Unit 2: Supervised Learning: Regression

Linear and logistic regression with evaluation

Learning Outcomes
  • Explain linear and logistic regression
  • Fit regression models with scikit-learn
  • Interpret coefficients and predictions
  • Evaluate models with suitable metrics

Linear Regression

Linear regression models a continuous target as a weighted sum of the input features, with weights chosen to minimise the mean squared error between predictions and actual values.

from sklearn.linear_model import LinearRegression model = LinearRegression().fit(X_train, y_train) pred = model.predict(X_test)

Logistic Regression

Despite its name, logistic regression is a classification method that passes a linear combination of features through the sigmoid function to output a class probability between zero and one.

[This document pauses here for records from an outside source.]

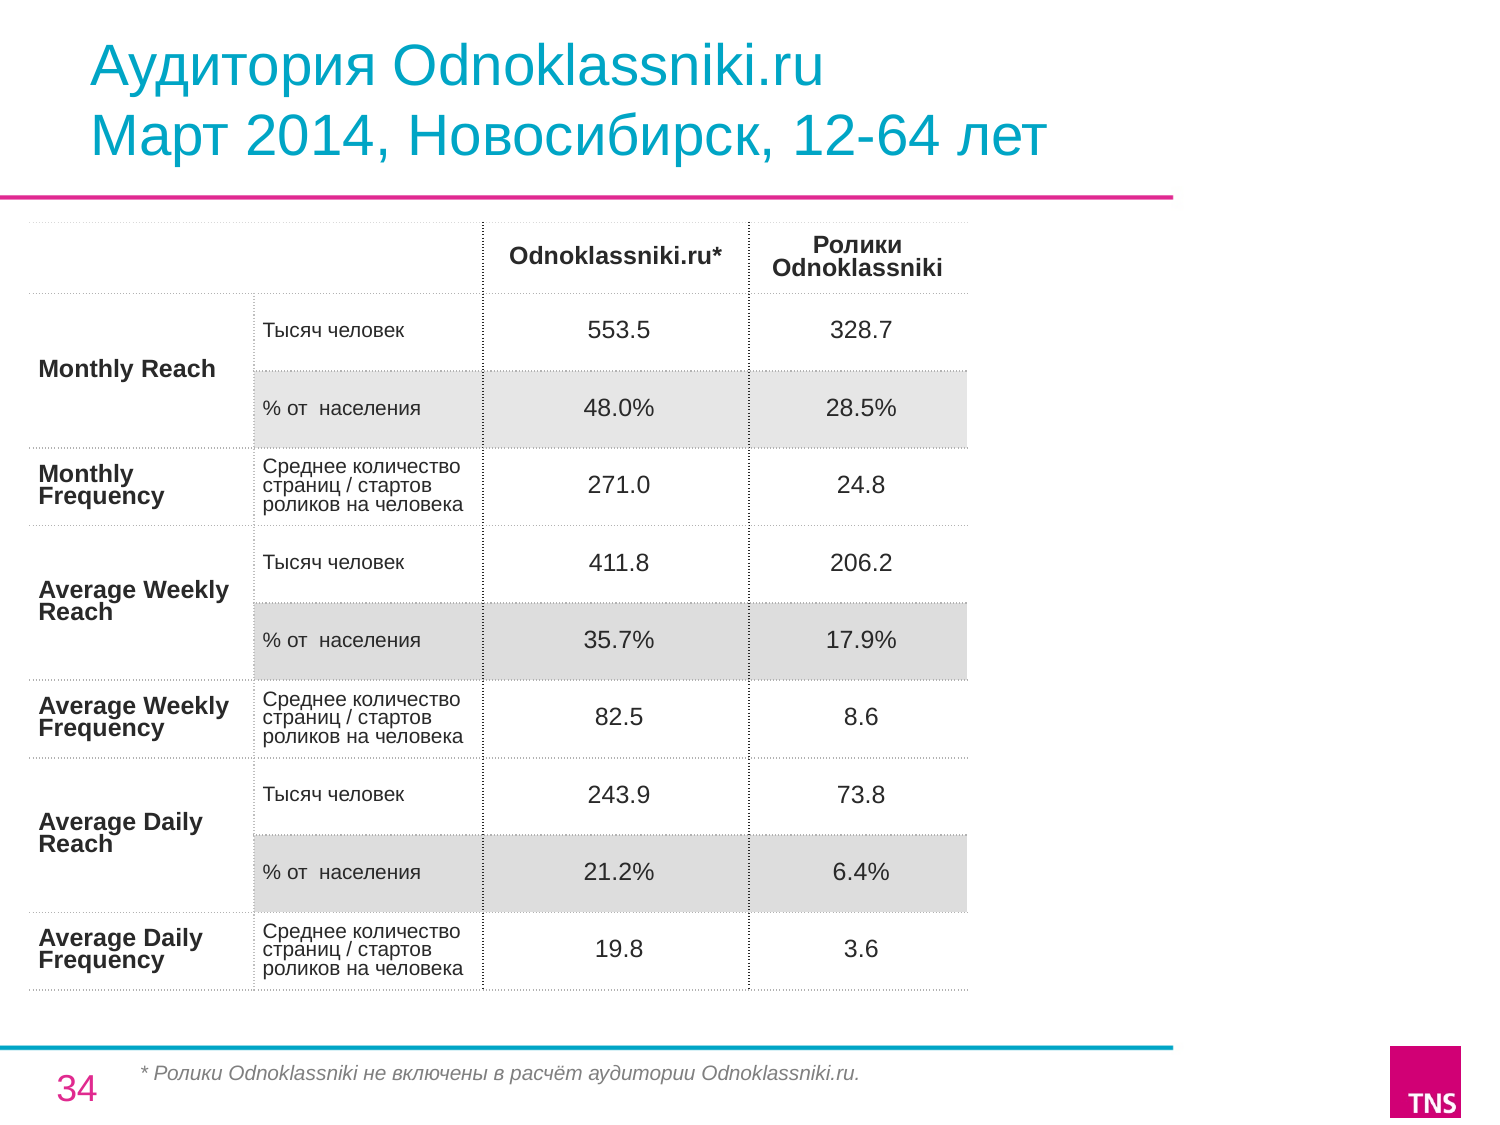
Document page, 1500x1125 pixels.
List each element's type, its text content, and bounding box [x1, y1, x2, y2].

table_cell 28.5% [749, 371, 967, 448]
table_cell 243.9 [483, 758, 749, 835]
picture [0, 0, 1500, 1125]
table_cell 553.5 [483, 294, 749, 371]
table_cell 19.8 [483, 912, 749, 990]
table_cell Среднее количество страниц / стартов роликов на человека [254, 448, 483, 526]
table_cell Среднее количество страниц / стартов роликов на человека [254, 680, 483, 758]
table_cell % от населения [254, 371, 483, 448]
table_cell 3.6 [749, 912, 967, 990]
table_cell Тысяч человек [254, 758, 483, 835]
table_cell 73.8 [749, 758, 967, 835]
table_cell Среднее количество страниц / стартов роликов на человека [254, 912, 483, 990]
table_cell 8.6 [749, 680, 967, 758]
table_cell 17.9% [749, 603, 967, 680]
slide_number 34 [40, 1055, 392, 1125]
table_cell 271.0 [483, 448, 749, 526]
table_cell 6.4% [749, 835, 967, 912]
table_cell Average Weekly Reach [29, 526, 254, 680]
table_cell 24.8 [749, 448, 967, 526]
table_cell 48.0% [483, 371, 749, 448]
table_cell 82.5 [483, 680, 749, 758]
table_cell Monthly Reach [29, 294, 254, 448]
table_header [29, 223, 483, 294]
table_cell 35.7% [483, 603, 749, 680]
table_header Ролики Odnoklassniki [749, 223, 967, 294]
title Аудитория Odnoklassniki.ru Март 2014, Новосибирск, 12-64 лет [74, 8, 1476, 187]
table_cell 411.8 [483, 526, 749, 603]
table_cell % от населения [254, 835, 483, 912]
table_cell Тысяч человек [254, 294, 483, 371]
table_header Odnoklassniki.ru* [483, 223, 749, 294]
table_cell Тысяч человек [254, 526, 483, 603]
table_cell Monthly Frequency [29, 448, 254, 526]
text_box * Ролики Odnoklassniki не включены в расчёт аудитории Odnoklassniki.ru. [124, 1052, 1463, 1092]
table_cell % от населения [254, 603, 483, 680]
table_cell Average Daily Reach [29, 758, 254, 912]
table_cell 206.2 [749, 526, 967, 603]
table_cell Average Daily Frequency [29, 912, 254, 990]
table_cell 21.2% [483, 835, 749, 912]
table_cell Average Weekly Frequency [29, 680, 254, 758]
table_cell 328.7 [749, 294, 967, 371]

from sklearn.linear_model import LogisticRegression clf = LogisticRegression().fit(X_train, y_train)

Evaluation Metrics

Regression quality is measured with MSE, RMSE and the R squared score, while classification uses accuracy, precision, recall and the F1 score, chosen according to the problem and class balance.

from sklearn.metrics import r2_score print(r2_score(y_test, pred))

Summary

This unit introduced regression for continuous targets and logistic regression for classification, together with the metrics used to judge regression and classification performance.

Exercises

  • Fit a linear regression model and report its R squared score.
  • Explain why mean squared error penalises large errors heavily.
  • State when precision matters more than recall.
  • Interpret the coefficients of a fitted linear model.